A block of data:

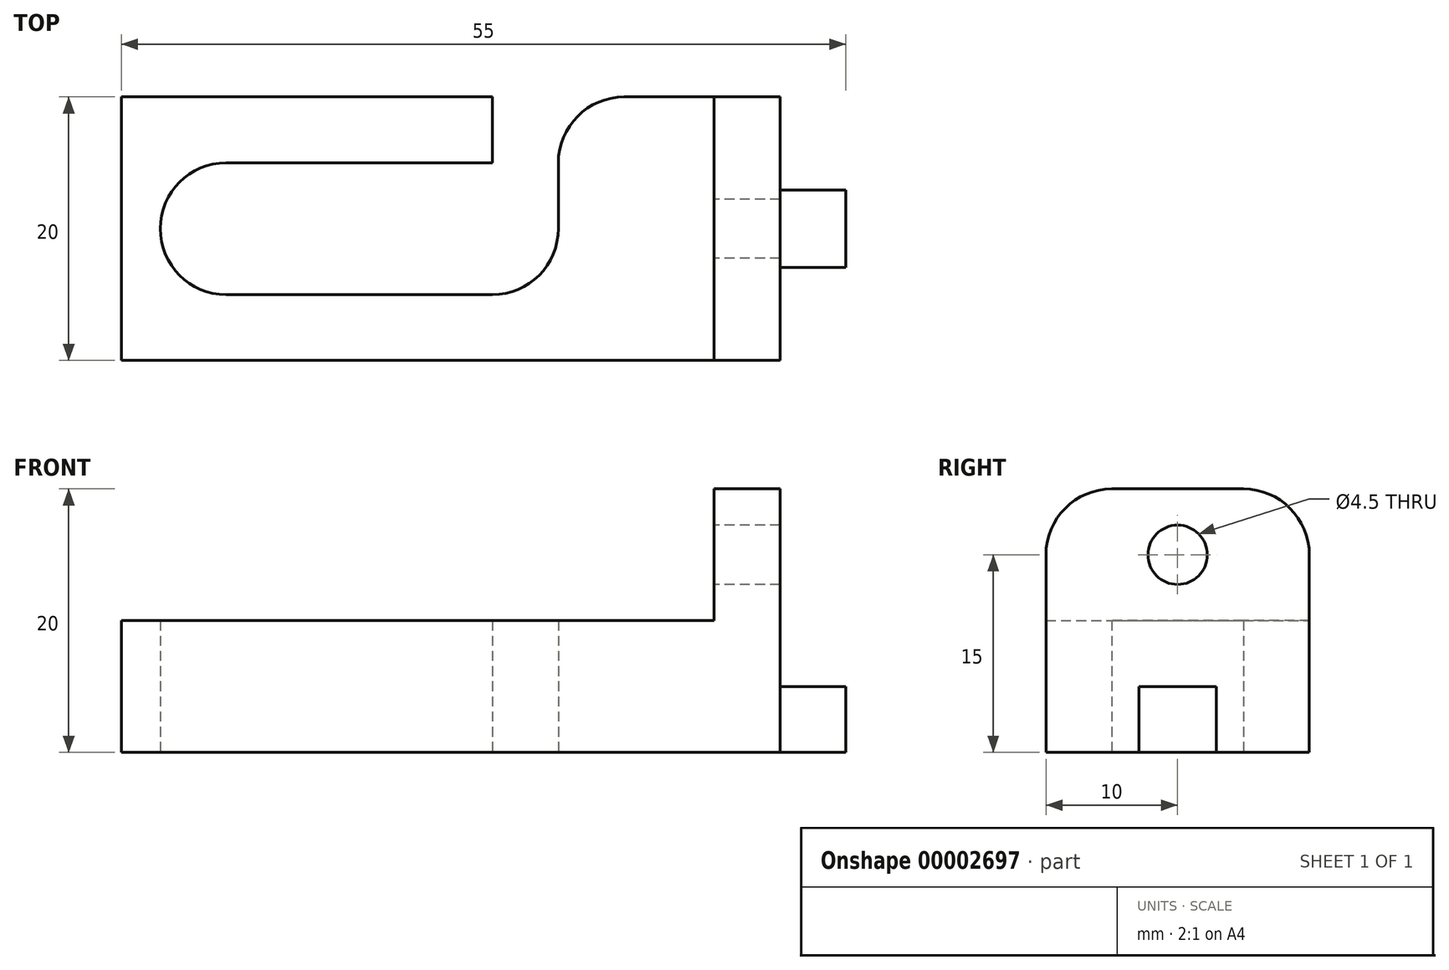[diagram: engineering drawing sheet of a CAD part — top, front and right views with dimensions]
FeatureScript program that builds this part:
annotation { "Feature Type Name" : "Feature", "Feature Type Description" : "" }
export const myFeature = defineFeature(function(context is Context, id is Id, definition is map)
    precondition{}
    {
        {
            var Q0;
            Q0=qCreatedBy(makeId("Top.planeOp"),FACE);
            var sketch = newSketch(context, id + "F0", { "sketchPlane" : qUnion([Q0])});
            skLineSegment(sketch, "E0.bottom", {"start": v(-11.77, 0) * mm, "end": v(38.23, 0) * mm});
            skLineSegment(sketch, "E0.top", {"start": v(-11.77, 20) * mm, "end": v(38.23, 20) * mm});
            skLineSegment(sketch, "E0.left", {"start": v(-11.77, 0) * mm, "end": v(-11.77, 20) * mm});
            skLineSegment(sketch, "E0.right", {"start": v(38.23, 0) * mm, "end": v(38.23, 20) * mm});
            skLineSegment(sketch, "E1.bottom", {"start": v(-8.83, 15) * mm, "end": v(21.4, 15) * mm});
            skLineSegment(sketch, "E1.top", {"start": v(-8.83, 5) * mm, "end": v(21.4, 5) * mm});
            skLineSegment(sketch, "E1.left", {"start": v(-8.83, 15) * mm, "end": v(-8.83, 5) * mm});
            skLineSegment(sketch, "E1.right", {"start": v(21.4, 15) * mm, "end": v(21.4, 5) * mm});
            skLineSegment(sketch, "E2", {"start": v(5.68, 0) * mm, "end": v(5.68, 5) * mm});
            skLineSegment(sketch, "E3", {"start": v(5.68, 15) * mm, "end": v(5.68, 20) * mm});
            skLineSegment(sketch, "E4.bottom", {"start": v(21.4, 15) * mm, "end": v(16.4, 15) * mm});
            skLineSegment(sketch, "E4.top", {"start": v(21.4, 20) * mm, "end": v(16.4, 20) * mm});
            skLineSegment(sketch, "E4.left", {"start": v(21.4, 15) * mm, "end": v(21.4, 20) * mm});
            skLineSegment(sketch, "E4.right", {"start": v(16.4, 15) * mm, "end": v(16.4, 20) * mm});
            skLineSegment(sketch, "E5.bottom", {"start": v(38.23, 12.95) * mm, "end": v(43.23, 12.95) * mm});
            skLineSegment(sketch, "E5.top", {"start": v(38.23, 7.05) * mm, "end": v(43.23, 7.05) * mm});
            skLineSegment(sketch, "E5.left", {"start": v(38.23, 12.95) * mm, "end": v(38.23, 7.05) * mm});
            skLineSegment(sketch, "E5.right", {"start": v(43.23, 12.95) * mm, "end": v(43.23, 7.05) * mm});
            skPoint(sketch, "E6", {"position": v(21.4, 10) * mm});
            skPoint(sketch, "E7", {"position": v(43.23, 10) * mm});
            skSolve(sketch);
        }
        {
            var Q0;
            {var subQ3=sQuery(id+"F0.wireOp",EDGE,"E0.left");Q0=makeQuery(id+"F0.imprint","IMPRINT",FACE,{"disambiguationData":[TD([[makeQuery(id+"F0.imprint","IMPRINT",EDGE,{"derivedFrom":subQ3}),-1.0]])]});}
            var Q1;
            {var subQ3=sQuery(id+"F0.wireOp",EDGE,"E0.right");Q1=makeQuery(id+"F0.imprint","IMPRINT",FACE,{"disambiguationData":[TD([[makeQuery(id+"F0.imprint","IMPRINT",EDGE,{"derivedFrom":subQ3}),1.0]])]});}
            var Q2;
            {var subQ0=sQuery(id+"F0.wireOp",EDGE,"E3");Q2=makeQuery(id+"F0.imprint","IMPRINT",FACE,{"disambiguationData":[TD([[makeQuery(id+"F0.imprint","IMPRINT",EDGE,{"derivedFrom":subQ0}),-1.0]])]});}
            extrude(context, id + "F1", {"entities" : qUnion([Q0, Q1, Q2]), "depth" : 10 * mm});
        }
        {
            var Q0;
            Q0=makeQuery(id+"F0.imprint","IMPRINT",FACE,{"disambiguationData":[TD([[makeQuery(id+"F0.imprint","IMPRINT",EDGE,{"derivedFrom":sQuery(id+"F0.wireOp",EDGE,"E5.bottom")}),-1.0]])]});
            extrude(context, id + "F2", {"entities" : qUnion([Q0]), "operationType" : NewBodyOperationType.ADD, "depth" : 5 * mm});
        }
        {
            var Q0;
            Q0=makeQuery(id+"F1.opExtrude","CAP_FACE",FACE,{"disambiguationData":[OSD([sQuery(id+"F0.wireOp",EDGE,"E0.bottom"),sQuery(id+"F0.wireOp",EDGE,"E0.top"),sQuery(id+"F0.wireOp",EDGE,"E0.left"),sQuery(id+"F0.wireOp",EDGE,"E0.right"),sQuery(id+"F0.wireOp",EDGE,"E1.bottom"),sQuery(id+"F0.wireOp",EDGE,"E1.top"),sQuery(id+"F0.wireOp",EDGE,"E1.left"),sQuery(id+"F0.wireOp",EDGE,"E1.right"),sQuery(id+"F0.wireOp",EDGE,"E4.left"),sQuery(id+"F0.wireOp",EDGE,"E4.right"),sQuery(id+"F0.wireOp",EDGE,"E5.left")])],"isStart":false});
            var sketch = newSketch(context, id + "F3", { "sketchPlane" : qUnion([Q0])});
            skLineSegment(sketch, "E8.bottom", {"start": v(38.23, 20) * mm, "end": v(33.23, 20) * mm});
            skLineSegment(sketch, "E8.top", {"start": v(38.23, 0) * mm, "end": v(33.23, 0) * mm});
            skLineSegment(sketch, "E8.left", {"start": v(38.23, 20) * mm, "end": v(38.23, 0) * mm});
            skLineSegment(sketch, "E8.right", {"start": v(33.23, 20) * mm, "end": v(33.23, 0) * mm});
            skSolve(sketch);
        }
        {
            var Q0;
            Q0 = qSketchRegion(id + "F3", true);
            extrude(context, id + "F4", {"entities" : qUnion([Q0]), "operationType" : NewBodyOperationType.ADD, "depth" : 10 * mm});
        }
        {
            var Q0;
            Q0=makeQuery(id+"F4.opExtrude","SWEPT_FACE",FACE,{"disambiguationData":[OSD([sQuery(id+"F3.wireOp",EDGE,"E8.right")])]});
            var sketch = newSketch(context, id + "F5", { "sketchPlane" : qUnion([Q0])});
            skCircle(sketch, "E9", {"center": v(-10, 15) * mm, "radius": 2.25 * mm});
            skPoint(sketch, "E10", {"position": v(-10, 20) * mm});
            skPoint(sketch, "E11", {"position": v(-20, 15) * mm});
            skSolve(sketch);
        }
        {
            var Q0;
            Q0 = qSketchRegion(id + "F5", true);
            extrude(context, id + "F6", {"entities" : qUnion([Q0]), "operationType" : NewBodyOperationType.REMOVE, "oppositeDirection" : true, "depth" : 25 * mm});
        }
        {
            var Q0;
            Q0=makeQuery(id+"F4.opExtrude","CAP_EDGE",EDGE,{"disambiguationData":[OSD([sQuery(id+"F3.wireOp",EDGE,"E8.top")])],"isStart":false});
            var Q1;
            Q1=makeQuery(id+"F4.opExtrude","CAP_EDGE",EDGE,{"disambiguationData":[OSD([sQuery(id+"F3.wireOp",EDGE,"E8.bottom")])],"isStart":false});
            var Q2;
            Q2=makeQuery(id+"F1.opExtrude","SWEPT_EDGE",EDGE,{"disambiguationData":[OSD([sQuery(id+"F0.wireOp",EDGE,"E1.bottom"),sQuery(id+"F0.wireOp",EDGE,"E1.left")])]});
            var Q3;
            Q3=makeQuery(id+"F1.opExtrude","SWEPT_EDGE",EDGE,{"disambiguationData":[OSD([sQuery(id+"F0.wireOp",EDGE,"E1.top"),sQuery(id+"F0.wireOp",EDGE,"E1.left")])]});
            var Q4;
            Q4=makeQuery(id+"F1.opExtrude","SWEPT_EDGE",EDGE,{"disambiguationData":[OSD([sQuery(id+"F0.wireOp",EDGE,"E1.top"),sQuery(id+"F0.wireOp",EDGE,"E1.right")])]});
            var Q5;
            Q5=makeQuery(id+"F1.opExtrude","SWEPT_EDGE",EDGE,{"disambiguationData":[OSD([sQuery(id+"F0.wireOp",EDGE,"E0.top"),sQuery(id+"F0.wireOp",EDGE,"E4.top"),sQuery(id+"F0.wireOp",EDGE,"E4.left")])]});
            fillet(context, id + "F7", {"entities" : qUnion([Q0, Q1, Q2, Q3, Q4, Q5]), "radius" : 5 * mm, "tangentPropagation" : true, "allowEdgeOverflow" : false});
        }
    });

Required task
Copy the lines of the listing, starting at its first line and ending at the line that contains "v(5.68, 0) *", with both ends included. Leave the pictures out of your answer.

Solution
[diagram: engineering drawing sheet of a CAD part — top, front and right views with dimensions]
FeatureScript program that builds this part:
annotation { "Feature Type Name" : "Feature", "Feature Type Description" : "" }
export const myFeature = defineFeature(function(context is Context, id is Id, definition is map)
    precondition{}
    {
        {
            var Q0;
            Q0=qCreatedBy(makeId("Top.planeOp"),FACE);
            var sketch = newSketch(context, id + "F0", { "sketchPlane" : qUnion([Q0])});
            skLineSegment(sketch, "E0.bottom", {"start": v(-11.77, 0) * mm, "end": v(38.23, 0) * mm});
            skLineSegment(sketch, "E0.top", {"start": v(-11.77, 20) * mm, "end": v(38.23, 20) * mm});
            skLineSegment(sketch, "E0.left", {"start": v(-11.77, 0) * mm, "end": v(-11.77, 20) * mm});
            skLineSegment(sketch, "E0.right", {"start": v(38.23, 0) * mm, "end": v(38.23, 20) * mm});
            skLineSegment(sketch, "E1.bottom", {"start": v(-8.83, 15) * mm, "end": v(21.4, 15) * mm});
            skLineSegment(sketch, "E1.top", {"start": v(-8.83, 5) * mm, "end": v(21.4, 5) * mm});
            skLineSegment(sketch, "E1.left", {"start": v(-8.83, 15) * mm, "end": v(-8.83, 5) * mm});
            skLineSegment(sketch, "E1.right", {"start": v(21.4, 15) * mm, "end": v(21.4, 5) * mm});
            skLineSegment(sketch, "E2", {"start": v(5.68, 0) * mm, "end": v(5.68, 5) * mm});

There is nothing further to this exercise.